## How to complete this task
One number is the whole answer: the tally of lines in the records below that contain "tray".

BEGIN

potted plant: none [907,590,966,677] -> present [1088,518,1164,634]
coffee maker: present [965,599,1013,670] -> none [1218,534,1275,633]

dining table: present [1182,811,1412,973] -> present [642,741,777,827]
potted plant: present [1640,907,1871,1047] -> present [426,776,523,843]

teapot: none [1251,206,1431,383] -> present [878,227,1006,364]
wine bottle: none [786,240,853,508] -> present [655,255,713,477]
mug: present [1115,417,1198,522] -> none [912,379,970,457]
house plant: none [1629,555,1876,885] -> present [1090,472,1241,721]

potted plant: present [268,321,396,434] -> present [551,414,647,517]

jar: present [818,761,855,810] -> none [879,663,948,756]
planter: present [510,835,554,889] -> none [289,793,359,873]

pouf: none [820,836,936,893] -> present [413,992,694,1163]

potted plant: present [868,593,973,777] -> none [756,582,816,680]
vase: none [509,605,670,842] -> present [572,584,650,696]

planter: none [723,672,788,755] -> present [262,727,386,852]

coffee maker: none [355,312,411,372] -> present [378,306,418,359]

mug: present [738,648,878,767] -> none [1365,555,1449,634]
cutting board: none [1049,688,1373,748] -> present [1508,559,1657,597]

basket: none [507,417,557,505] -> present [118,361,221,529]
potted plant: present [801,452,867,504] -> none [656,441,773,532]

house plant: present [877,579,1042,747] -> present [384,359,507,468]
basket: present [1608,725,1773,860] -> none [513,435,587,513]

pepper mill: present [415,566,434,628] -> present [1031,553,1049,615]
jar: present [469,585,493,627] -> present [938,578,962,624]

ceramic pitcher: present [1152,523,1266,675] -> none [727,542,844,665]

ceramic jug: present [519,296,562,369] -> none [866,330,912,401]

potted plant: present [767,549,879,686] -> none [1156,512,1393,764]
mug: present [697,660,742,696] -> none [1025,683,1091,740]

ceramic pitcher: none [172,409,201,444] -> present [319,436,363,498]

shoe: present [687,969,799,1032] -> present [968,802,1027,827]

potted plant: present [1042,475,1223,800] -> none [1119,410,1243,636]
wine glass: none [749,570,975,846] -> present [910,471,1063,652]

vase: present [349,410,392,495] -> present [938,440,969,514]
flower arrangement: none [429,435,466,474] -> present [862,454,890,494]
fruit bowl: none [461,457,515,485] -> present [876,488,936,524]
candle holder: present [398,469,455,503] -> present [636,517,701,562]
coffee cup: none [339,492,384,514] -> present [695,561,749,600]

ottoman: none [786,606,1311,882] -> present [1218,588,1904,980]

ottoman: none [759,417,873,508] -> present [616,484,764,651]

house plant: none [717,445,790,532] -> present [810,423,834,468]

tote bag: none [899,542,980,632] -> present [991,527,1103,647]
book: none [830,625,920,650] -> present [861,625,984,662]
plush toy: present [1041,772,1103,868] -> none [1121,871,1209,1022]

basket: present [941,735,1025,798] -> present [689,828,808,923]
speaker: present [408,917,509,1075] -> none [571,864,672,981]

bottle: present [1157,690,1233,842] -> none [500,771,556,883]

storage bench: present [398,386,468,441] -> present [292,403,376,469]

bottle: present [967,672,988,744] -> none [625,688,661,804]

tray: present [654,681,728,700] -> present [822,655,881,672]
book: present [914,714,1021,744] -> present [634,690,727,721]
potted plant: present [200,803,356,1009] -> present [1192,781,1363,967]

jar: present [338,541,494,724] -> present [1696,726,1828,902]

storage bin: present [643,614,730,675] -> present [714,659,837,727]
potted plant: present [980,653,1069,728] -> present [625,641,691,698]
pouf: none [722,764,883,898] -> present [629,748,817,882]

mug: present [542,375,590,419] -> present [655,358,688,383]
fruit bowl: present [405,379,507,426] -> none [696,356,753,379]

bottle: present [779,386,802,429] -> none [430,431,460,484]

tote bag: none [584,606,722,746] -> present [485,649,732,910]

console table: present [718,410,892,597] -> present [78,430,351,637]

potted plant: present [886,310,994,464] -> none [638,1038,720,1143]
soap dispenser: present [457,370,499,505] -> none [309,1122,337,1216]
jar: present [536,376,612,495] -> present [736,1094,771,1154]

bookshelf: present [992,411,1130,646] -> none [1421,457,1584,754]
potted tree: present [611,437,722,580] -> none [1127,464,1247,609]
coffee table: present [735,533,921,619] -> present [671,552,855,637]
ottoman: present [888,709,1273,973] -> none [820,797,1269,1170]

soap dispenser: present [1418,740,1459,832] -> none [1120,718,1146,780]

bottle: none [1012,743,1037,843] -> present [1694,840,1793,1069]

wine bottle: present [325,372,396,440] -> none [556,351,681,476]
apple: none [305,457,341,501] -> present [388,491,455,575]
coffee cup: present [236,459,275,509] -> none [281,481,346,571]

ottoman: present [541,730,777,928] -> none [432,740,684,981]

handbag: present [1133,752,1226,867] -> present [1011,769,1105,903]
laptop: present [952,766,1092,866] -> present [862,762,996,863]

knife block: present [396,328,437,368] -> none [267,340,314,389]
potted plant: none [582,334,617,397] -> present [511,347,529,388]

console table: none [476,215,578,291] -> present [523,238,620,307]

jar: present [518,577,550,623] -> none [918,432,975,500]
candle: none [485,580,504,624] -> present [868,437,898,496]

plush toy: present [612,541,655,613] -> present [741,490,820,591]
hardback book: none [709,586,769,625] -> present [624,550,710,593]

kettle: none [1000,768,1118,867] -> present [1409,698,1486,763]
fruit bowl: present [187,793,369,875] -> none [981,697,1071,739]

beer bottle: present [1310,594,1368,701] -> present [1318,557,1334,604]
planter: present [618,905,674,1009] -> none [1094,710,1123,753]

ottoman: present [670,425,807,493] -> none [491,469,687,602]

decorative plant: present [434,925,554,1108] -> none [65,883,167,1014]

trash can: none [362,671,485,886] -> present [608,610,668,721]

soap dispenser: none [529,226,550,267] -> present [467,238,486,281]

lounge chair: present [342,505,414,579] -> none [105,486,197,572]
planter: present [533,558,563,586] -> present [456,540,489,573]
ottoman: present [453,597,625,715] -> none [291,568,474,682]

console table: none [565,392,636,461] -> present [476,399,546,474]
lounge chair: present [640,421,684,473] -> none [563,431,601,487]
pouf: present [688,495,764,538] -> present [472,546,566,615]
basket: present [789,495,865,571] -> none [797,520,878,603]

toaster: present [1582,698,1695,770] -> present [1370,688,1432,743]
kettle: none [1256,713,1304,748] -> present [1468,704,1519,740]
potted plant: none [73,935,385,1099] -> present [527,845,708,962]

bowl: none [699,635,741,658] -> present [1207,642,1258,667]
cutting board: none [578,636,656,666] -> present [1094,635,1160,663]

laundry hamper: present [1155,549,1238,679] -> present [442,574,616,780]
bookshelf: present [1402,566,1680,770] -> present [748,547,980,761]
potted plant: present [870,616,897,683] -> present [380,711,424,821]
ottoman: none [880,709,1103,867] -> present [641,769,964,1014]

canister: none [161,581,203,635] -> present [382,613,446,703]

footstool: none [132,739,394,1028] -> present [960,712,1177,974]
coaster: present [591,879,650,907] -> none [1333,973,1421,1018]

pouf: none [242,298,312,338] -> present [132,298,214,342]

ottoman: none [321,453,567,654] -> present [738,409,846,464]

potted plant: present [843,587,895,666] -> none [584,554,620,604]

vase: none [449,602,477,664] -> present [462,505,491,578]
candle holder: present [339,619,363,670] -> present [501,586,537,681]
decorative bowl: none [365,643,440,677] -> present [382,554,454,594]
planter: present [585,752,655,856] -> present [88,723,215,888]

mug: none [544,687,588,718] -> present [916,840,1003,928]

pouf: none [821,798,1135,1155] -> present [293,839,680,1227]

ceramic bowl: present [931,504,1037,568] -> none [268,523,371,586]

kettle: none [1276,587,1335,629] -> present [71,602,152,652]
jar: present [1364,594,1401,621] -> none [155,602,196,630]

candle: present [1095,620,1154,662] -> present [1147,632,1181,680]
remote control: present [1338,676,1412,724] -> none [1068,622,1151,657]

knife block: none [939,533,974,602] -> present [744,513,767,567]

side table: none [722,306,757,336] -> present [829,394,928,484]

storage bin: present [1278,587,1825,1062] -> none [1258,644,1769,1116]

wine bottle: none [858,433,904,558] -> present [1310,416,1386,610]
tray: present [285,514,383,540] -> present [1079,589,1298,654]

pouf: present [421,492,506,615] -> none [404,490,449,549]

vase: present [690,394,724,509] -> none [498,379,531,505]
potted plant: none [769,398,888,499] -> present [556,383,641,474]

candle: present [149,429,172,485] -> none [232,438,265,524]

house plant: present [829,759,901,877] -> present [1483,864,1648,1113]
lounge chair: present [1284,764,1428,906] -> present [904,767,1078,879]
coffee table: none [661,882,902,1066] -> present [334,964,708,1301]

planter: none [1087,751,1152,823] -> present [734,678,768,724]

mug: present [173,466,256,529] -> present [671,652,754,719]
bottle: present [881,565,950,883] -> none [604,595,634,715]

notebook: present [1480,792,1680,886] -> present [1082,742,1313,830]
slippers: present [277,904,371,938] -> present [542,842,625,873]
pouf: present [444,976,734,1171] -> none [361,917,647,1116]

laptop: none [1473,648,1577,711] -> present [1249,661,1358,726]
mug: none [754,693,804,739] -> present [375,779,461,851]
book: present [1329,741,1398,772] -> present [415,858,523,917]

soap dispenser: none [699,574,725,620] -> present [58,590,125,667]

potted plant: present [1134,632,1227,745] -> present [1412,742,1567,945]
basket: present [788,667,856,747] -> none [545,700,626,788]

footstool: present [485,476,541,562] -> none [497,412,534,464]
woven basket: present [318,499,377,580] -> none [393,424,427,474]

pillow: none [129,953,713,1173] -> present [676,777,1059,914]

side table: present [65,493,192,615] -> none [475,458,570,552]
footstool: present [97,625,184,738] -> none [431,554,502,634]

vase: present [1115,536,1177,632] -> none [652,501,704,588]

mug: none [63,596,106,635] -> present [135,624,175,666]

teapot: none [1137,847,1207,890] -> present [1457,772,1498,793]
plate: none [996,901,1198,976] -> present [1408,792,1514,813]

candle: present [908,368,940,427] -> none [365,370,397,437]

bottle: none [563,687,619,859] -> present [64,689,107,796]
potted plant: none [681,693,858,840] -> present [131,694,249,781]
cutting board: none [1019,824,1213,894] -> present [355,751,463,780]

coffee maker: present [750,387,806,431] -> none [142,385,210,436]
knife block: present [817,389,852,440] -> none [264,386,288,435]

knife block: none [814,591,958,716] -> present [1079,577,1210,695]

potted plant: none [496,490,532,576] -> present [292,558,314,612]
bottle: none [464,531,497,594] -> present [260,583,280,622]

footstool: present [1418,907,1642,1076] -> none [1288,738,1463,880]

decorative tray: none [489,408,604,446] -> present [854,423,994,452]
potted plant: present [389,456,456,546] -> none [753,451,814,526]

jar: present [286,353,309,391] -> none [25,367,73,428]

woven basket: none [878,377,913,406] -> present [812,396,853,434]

END

## Output
3